Профессор А.Н.Кузнецов любил повторять, что ни одно доброе дело не остается безнаказанным. Так было и в этом случае. Мои отлучки в Москву пришлись не по душе некоторым деятелям, отсиживавшимся в Черемхово. И, в то время когда я проводил в Москве большую работу и голодал не имея даже продовольственных карточек, усиленно насаждалось мнение, что делаю я это все ради каких-то личных своекорыстных целей: не дурак же мол Грейвер, чтобы без нужды лезть в пекло. Правда из Черемхова выезжали и некоторые мои коллеги, насколько помню: профессор С.В.Кумпан – в Кузбасс, профессора К.Ф.Белоглазов и И.Н.Масленицкий – в Норильск, доцент О.Б.Бокий – во Владивосток, но по разочку и относительно не надолго.

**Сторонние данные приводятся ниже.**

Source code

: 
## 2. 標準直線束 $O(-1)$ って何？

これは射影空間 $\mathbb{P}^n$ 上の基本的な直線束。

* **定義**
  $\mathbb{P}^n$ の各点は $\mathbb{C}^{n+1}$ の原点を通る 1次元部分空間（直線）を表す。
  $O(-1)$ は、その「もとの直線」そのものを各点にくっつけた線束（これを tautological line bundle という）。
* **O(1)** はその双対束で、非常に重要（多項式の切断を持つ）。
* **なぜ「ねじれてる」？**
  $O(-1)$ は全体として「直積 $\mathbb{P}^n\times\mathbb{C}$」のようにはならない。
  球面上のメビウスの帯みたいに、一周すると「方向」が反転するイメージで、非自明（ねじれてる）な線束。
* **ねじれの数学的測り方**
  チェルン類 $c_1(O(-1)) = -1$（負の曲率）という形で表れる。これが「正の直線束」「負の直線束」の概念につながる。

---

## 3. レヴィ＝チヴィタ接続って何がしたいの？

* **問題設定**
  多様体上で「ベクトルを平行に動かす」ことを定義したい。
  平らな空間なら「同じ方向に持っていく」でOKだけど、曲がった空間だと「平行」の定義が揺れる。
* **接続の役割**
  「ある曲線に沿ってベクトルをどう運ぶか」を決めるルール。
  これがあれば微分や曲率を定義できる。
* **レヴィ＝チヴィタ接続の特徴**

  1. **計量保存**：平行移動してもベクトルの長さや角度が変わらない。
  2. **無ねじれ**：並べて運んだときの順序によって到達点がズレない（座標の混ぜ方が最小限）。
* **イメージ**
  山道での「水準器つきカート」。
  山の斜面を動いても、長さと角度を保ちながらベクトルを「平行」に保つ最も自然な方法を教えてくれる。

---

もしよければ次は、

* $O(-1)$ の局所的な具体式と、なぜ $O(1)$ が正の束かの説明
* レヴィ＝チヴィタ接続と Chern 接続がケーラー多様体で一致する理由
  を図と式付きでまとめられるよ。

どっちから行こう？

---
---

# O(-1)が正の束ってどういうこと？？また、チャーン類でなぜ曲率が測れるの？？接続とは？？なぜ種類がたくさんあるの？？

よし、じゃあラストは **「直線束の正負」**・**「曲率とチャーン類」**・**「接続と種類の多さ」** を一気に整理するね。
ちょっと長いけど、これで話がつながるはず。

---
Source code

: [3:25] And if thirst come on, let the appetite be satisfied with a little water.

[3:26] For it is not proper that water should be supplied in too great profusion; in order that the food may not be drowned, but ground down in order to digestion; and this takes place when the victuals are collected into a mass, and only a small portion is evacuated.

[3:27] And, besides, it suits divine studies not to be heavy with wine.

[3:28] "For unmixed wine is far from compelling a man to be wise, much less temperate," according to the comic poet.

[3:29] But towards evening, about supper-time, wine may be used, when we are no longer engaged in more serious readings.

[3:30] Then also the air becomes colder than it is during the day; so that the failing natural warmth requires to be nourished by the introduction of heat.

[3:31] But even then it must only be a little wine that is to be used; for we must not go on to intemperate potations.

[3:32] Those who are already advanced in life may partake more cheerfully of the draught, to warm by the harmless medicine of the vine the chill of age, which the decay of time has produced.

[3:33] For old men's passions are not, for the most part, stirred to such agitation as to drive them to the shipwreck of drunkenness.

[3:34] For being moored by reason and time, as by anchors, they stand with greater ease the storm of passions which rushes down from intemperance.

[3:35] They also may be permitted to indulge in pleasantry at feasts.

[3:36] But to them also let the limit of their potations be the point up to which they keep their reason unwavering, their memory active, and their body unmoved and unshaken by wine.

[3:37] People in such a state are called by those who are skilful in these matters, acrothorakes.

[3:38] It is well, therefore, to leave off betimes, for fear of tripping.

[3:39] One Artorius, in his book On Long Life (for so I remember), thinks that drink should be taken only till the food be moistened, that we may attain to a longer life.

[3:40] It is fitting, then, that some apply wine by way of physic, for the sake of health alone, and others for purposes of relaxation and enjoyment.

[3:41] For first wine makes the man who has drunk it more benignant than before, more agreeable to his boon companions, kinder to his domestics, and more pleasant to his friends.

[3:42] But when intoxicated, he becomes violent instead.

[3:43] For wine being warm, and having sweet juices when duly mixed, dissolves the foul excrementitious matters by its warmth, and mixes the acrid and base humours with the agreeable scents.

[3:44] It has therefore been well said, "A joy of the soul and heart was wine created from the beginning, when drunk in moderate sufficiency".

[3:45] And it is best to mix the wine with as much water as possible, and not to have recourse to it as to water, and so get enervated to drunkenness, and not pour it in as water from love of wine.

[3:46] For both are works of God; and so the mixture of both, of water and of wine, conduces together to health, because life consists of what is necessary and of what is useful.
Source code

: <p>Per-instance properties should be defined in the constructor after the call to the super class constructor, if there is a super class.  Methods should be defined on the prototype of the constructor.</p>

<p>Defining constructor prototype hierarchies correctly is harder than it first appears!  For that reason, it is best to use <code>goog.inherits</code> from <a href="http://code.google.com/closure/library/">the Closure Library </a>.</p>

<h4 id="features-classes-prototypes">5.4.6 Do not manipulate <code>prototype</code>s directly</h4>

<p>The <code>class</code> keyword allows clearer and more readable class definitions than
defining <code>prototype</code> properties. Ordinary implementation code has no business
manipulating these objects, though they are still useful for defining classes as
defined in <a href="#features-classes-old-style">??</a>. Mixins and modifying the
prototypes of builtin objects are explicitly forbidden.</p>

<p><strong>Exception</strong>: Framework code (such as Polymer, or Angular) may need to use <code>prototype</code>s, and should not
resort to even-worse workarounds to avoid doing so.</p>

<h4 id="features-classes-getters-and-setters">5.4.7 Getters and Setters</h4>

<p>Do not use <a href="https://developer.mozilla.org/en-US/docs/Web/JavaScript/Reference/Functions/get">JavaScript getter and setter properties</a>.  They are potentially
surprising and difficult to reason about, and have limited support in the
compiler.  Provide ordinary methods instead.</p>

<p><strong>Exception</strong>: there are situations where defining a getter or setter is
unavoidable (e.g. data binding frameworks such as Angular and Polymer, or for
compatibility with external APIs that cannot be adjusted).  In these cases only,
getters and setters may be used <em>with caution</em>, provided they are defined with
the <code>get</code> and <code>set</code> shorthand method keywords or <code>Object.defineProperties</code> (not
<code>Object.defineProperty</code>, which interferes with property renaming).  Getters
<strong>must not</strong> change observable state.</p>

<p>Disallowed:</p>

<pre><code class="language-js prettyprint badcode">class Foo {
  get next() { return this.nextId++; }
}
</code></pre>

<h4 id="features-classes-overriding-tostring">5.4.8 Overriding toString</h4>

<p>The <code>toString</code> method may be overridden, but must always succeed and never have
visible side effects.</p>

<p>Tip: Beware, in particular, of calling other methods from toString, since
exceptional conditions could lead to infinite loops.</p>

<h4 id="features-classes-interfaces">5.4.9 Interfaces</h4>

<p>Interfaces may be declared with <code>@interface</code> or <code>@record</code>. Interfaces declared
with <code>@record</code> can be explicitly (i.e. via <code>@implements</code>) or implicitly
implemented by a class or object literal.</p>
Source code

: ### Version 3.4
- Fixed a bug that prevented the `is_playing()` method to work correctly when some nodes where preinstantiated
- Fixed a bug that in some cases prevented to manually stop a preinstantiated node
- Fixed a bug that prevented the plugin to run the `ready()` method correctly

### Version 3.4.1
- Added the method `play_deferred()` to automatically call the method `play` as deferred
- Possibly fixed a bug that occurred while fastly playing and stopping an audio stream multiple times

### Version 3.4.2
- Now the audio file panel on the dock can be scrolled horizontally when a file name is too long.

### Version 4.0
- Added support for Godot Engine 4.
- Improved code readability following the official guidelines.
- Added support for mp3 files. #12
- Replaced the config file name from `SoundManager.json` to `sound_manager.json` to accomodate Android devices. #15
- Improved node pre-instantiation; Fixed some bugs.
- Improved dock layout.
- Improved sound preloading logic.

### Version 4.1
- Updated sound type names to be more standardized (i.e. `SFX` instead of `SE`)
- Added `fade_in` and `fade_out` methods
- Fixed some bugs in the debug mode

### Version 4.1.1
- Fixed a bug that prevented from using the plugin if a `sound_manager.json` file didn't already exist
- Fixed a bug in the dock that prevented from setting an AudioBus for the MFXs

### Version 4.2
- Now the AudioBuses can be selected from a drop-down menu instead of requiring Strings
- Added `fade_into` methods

Показательно, что когда в июне 1943 года Ученый совет рассматривал вопрос о моем представлении к званию профессора – шесть из двадцати двух присутствующих голосовали против. А ведь я был тогда лауреатом, доктором наук с трехлетним стажем и уже два года занимал должность профессора.
Не унялись мои недруги и после издания монографии и окончательного возвращения на лоно института. Особенно усердствовал в этом, видимо кем-то исподтишка подстрекаемый, доцент Трофим Семенович Дубрава (1935).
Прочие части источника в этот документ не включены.